**Your tasks**
**A.** Reproduce the part of the Farrell High School football recollection between "After graduating from" and "in the door.", inclusive.
**B.** Summarize the Farrell High School football recollection in two sentences.

But the best team I got to see was Farrell HS. I went to their games in grammar school and diligently tore up or hole punched giant bags of confetti, hoarded it, brought it to the games to toss at bee hive hairdos whenever the Lions did anything good.

After graduating from Grammar School, I took a test that all kids have to take in order to get in to NYC Catholic High Schools and scored high enough to have the opportunity to go to Farrell High School. It was a big deal. Staten Island was 90%+++ Catholic. Getting in to Farrell was probably scoring somewhere in the 80% plus in the standard tests that were the 8th grade version of the SATs. A lot of boys (it was an all boys school) were disappointed when they got their letters saying their test scores were not high enough to be admitted. Parents were proud of their boys acceptance. The boys were proud to be admitted. The school let them know that they were a privileged group that had the golden opportunity to even go to the school.

We thought we were hot stuff even before we walked in the door.

Entering Farrell, I was a football Pee Wee All Star, a very good swimmer and probably not nearly as good as I thought I was in baseball and basketball but I at least played them a lot.

Farrell HS football’s goal at that time was to win every game - period.

When I tried out and made the team I had a sense of accomplishment that was probably about as profound and satisfying as any 13 year old can have.

During my 4 years, we lost one game as freshmen (the sophomores mainly were the starters on the team) we won all our games as sophomores, lost one game as juniors (the seniors mainly were the starters on the team) and went undefeated with one tie our senior year. Our record for the four years was something like 30-2-1 and our senior year our team was ranked #1 in New York City by The Daily News and probably would have been ranked #1 by USA Today if it existed. The class of 77 never lost a single game in the four years they played. I confess I do not know where they ranked in the NYC polls but that is really an amazing statistic.

Physically we were an unimposing bunch. We were shorter, lighter, slower and weaker than most of the teams we played. Our big guys were about 6’2” and 220 and we had 2 of them. The rest of us were much smaller. Our offensive line probably averaged 5’10” and 180.

But we were well coached, disciplined, smart and believed with every fiber of our testosterone filled hearts that we should win every game, and we did.

Late in the spring of 2009, I was about 6 months in to a move that had taken our family from the North Shore of Oahu where we had lived for about 7 years to San Diego, California where I had lived since 1984. I got a phone call from Mike G. who was one of my Farrell Football team mates and he asked my permission for him to stay in touch with me and let me know of upcoming events. I really enjoyed hearing from him, the last time I had seen him was a random meeting on the Staten Island Ferry about 26 years ago.

Farrell HS started an alumni football game in 2005 as a fund raiser and to bring alumni back together to reconnect with the school. Living in Hawaii, I really did not pay much attention to what was going on more than 6,000 miles and an 11 hour non stop flight away.

Mike G and Mike M soon after that conversation that confirmed my email, phone, address et al, started sending out emails to everyone on the class of 76 Football team asking them to dig in to their address books and find everyone on the team and try and get them to come back to Farrell HS for the Alumni Game. They spent months tracking people down, phoning, emailing, guilt tripping, cajoling, to get the whole team back for the game.

They succeeded.

Every guy I graduated with came back, showed up at the game, reconnected and hopefully had as much of an emotional, uplifting, positive experience as I did.

**Material shown**
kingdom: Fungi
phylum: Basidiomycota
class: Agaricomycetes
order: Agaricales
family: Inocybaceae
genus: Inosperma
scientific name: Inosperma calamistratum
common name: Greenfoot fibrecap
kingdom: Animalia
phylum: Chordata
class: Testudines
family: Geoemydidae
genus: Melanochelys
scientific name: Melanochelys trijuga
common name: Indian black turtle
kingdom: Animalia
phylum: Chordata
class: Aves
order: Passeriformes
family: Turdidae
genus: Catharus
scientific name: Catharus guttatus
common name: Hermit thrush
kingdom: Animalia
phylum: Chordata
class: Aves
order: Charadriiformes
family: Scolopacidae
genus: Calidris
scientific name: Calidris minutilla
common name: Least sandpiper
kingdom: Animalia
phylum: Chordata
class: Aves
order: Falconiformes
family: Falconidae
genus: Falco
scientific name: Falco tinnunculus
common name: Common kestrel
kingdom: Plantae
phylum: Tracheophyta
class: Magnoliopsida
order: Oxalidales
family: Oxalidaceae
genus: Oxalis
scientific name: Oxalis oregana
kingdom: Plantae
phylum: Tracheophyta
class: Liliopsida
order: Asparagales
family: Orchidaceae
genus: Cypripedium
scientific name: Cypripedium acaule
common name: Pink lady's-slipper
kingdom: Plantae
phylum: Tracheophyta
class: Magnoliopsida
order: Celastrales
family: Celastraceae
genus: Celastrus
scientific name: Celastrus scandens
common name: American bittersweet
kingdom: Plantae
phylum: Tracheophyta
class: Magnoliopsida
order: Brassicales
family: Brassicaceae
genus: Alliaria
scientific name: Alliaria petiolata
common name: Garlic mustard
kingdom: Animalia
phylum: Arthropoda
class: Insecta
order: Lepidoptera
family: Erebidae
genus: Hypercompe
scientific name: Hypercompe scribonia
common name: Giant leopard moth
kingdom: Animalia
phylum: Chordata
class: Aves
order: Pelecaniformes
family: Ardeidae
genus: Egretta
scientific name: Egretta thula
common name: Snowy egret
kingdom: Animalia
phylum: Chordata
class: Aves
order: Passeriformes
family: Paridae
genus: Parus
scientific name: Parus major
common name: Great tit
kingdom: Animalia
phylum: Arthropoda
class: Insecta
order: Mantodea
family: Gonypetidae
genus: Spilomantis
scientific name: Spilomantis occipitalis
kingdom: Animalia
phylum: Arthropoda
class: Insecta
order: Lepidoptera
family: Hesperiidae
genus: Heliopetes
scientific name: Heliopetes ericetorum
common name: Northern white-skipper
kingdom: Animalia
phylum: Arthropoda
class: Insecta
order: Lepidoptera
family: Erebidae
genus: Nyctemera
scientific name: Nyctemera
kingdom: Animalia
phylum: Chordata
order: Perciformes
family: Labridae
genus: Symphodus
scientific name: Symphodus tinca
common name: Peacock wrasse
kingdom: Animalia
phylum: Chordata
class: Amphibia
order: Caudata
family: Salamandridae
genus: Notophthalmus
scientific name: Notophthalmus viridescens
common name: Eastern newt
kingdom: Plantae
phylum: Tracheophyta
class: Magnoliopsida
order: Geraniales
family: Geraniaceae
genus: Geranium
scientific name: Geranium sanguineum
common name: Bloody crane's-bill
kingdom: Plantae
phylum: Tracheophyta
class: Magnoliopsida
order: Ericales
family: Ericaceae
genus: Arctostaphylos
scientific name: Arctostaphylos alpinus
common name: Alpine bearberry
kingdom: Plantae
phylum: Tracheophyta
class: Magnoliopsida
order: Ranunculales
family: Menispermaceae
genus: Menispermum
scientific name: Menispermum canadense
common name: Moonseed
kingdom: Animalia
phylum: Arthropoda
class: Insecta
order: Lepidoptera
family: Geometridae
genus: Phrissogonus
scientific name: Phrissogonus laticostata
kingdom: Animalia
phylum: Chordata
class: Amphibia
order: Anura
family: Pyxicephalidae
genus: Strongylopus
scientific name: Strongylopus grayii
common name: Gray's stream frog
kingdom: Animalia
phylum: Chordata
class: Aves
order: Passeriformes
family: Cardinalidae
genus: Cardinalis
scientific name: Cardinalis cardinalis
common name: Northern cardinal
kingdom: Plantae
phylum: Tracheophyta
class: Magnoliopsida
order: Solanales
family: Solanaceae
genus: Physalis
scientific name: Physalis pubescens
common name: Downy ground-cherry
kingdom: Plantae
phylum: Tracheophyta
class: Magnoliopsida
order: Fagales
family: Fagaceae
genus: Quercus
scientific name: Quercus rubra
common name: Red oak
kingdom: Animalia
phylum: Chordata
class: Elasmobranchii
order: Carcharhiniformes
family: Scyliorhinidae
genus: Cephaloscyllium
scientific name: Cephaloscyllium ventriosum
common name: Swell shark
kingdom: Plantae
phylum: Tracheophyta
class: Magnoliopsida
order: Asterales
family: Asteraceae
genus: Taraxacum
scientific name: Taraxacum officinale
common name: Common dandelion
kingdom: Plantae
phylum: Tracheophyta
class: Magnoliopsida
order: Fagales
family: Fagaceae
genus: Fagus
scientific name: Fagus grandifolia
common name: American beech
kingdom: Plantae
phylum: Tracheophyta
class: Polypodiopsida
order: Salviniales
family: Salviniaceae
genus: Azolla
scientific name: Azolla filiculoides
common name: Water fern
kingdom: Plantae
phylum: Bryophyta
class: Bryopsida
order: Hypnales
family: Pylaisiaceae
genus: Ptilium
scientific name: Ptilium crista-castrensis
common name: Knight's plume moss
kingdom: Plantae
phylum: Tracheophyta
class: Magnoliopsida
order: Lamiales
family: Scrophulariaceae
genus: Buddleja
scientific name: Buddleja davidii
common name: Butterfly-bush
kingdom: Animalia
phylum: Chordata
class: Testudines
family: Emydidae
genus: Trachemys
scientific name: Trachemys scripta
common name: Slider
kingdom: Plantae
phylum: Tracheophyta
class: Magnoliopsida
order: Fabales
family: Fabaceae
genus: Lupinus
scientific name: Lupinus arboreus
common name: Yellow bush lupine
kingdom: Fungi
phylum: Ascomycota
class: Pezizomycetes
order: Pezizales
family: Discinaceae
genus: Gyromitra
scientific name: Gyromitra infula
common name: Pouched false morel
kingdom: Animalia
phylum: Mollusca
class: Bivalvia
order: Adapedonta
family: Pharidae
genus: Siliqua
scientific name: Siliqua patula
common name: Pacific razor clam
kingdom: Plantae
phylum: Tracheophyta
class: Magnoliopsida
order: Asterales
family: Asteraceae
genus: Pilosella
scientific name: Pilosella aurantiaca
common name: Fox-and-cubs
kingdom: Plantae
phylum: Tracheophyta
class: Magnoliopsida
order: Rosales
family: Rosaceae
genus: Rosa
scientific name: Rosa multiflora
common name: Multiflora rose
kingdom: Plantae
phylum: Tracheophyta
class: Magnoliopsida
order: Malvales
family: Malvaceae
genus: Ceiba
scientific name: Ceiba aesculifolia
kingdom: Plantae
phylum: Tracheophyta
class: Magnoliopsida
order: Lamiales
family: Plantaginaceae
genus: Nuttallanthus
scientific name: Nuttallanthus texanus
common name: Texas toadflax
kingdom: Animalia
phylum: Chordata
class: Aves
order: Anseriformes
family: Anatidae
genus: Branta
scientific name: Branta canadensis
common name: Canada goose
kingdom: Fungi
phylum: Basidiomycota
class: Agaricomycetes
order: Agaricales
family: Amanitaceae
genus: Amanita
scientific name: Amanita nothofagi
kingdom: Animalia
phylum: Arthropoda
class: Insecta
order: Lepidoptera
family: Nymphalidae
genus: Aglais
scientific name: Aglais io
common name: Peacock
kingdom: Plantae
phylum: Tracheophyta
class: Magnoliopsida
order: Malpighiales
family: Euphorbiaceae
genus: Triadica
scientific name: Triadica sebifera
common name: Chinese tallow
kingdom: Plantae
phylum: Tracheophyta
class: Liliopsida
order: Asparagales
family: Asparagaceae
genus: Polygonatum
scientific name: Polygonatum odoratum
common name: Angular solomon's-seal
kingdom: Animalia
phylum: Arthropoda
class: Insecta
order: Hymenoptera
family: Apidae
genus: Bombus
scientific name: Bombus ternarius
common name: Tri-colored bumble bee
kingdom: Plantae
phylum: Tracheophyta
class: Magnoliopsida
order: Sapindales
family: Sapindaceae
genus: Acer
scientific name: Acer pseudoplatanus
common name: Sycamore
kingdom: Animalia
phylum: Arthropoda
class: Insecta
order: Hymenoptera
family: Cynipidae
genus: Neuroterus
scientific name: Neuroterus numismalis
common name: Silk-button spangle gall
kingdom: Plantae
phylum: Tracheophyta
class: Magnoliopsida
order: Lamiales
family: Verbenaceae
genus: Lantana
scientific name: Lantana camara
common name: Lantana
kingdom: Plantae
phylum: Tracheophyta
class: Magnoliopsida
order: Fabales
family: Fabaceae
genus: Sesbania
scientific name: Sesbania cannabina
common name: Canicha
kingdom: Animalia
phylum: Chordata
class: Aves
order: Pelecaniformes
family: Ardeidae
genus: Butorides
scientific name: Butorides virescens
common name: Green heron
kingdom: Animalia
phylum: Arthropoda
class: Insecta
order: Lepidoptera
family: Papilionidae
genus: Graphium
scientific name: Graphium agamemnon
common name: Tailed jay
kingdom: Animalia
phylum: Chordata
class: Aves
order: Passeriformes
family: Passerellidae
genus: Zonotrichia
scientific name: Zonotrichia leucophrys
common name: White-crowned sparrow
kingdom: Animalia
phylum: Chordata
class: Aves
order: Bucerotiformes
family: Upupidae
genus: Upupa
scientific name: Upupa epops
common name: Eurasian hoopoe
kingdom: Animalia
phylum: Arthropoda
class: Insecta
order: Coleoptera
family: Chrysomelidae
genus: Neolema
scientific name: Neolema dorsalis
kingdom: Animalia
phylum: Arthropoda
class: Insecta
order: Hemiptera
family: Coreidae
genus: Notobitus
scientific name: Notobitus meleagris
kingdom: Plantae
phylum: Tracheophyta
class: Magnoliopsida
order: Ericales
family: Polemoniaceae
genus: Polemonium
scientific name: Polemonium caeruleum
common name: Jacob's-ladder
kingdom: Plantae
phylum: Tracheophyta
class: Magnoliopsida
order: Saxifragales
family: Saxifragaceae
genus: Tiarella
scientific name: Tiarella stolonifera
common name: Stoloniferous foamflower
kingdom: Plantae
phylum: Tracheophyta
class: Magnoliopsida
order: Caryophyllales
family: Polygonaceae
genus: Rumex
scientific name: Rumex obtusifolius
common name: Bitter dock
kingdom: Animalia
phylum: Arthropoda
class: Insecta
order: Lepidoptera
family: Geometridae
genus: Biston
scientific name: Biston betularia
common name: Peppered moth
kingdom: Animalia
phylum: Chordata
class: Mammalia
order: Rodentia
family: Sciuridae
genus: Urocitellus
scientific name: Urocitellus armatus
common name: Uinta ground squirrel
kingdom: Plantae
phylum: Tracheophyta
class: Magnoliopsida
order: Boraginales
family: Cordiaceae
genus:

**Answers in order**
**A.**
After graduating from Grammar School, I took a test that all kids have to take in order to get in to NYC Catholic High Schools and scored high enough to have the opportunity to go to Farrell High School. It was a big deal. Staten Island was 90%+++ Catholic. Getting in to Farrell was probably scoring somewhere in the 80% plus in the standard tests that were the 8th grade version of the SATs. A lot of boys (it was an all boys school) were disappointed when they got their letters saying their test scores were not high enough to be admitted. Parents were proud of their boys acceptance. The boys were proud to be admitted. The school let them know that they were a privileged group that had the golden opportunity to even go to the school.

We thought we were hot stuff even before we walked in the door.

**B.** The writer tested into Farrell High School on Staten Island, made its football team, and played on squads that went roughly 30-2-1 over four years despite being smaller than most opponents, with the senior-year team ranked #1 in New York City by The Daily News. In 2009 teammates Mike G. and Mike M. began tracking down the class of 76 team for Farrell's alumni football game, and every player the writer graduated with came back for it.